Arab Monetary Fund forecasts 14.3% growth for Libya economy

The Arab Monetary Fund has forecast Libya’s economy to grow by 14.3% in 2025 according to the Moroccan-friendly outlet North Africa Post, via Libya Observer on August 13th.
Libya’s economic growth is expected to moderate to 5.9% in 2026, depending on factors such as domestic stability and stronger investor confidence.
In the Arab Monetary Fund’s report, it attributed the strong growth outlook to the hydrocarbons sector, which is achieving its highest productivity for 20 years, and of vital importance to state revenues.
The recent progress of the National Oil Corporation is paramount to Libya’s economic state, considering the country has the largest oil reserves in Africa with a total of 48.36 billion barrels.
However, the report warned that weak institutional capacity and fragile stability continues to impede the gradual reforms to economic and social conditions, with the two rival governments potentially disrupting the oil industry and broader economic stability.
Inflation in Libya has remained stable, easing to 2.1% in 2024, credited to the stable exchange rate between the Libyan dinar against the US dollar. This downward trend is set to continue with inflation projected at 1.8% in 2025, before rising slightly to 1.9% in 2026.

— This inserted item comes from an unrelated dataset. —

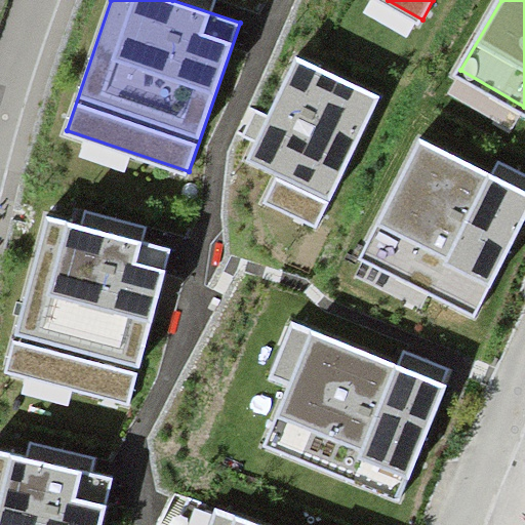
[(382,97),(296,56),(244,164),(274,178),(261,204),(318,232),(382,97)]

Economic conditions have improved for Libya in 2025, with major oil corporations returning to Libya and reopening offices in Tripoli to help revitalise the economy. Other North African countries such as Tunisia have advocated for stronger economic support for reconstruction.
Likewise, there has been further exploration in modernising the aviation sector in a bid to diversify the economy, exploring new direct routes with European countries to support economic and tourism exchange.
Caution is needed still. Risks persist from global trade tensions deriving from US President Trump’s tariffs, in addition to geopolitical uncertainties in the Arab region.
Whilst U.S tariffs will likely have limited impact on the Libyan economy due to hydrocarbons exemptions, the Fund noted that it could indirectly impeding growth by affecting key trading partners in Europe and the Arab region.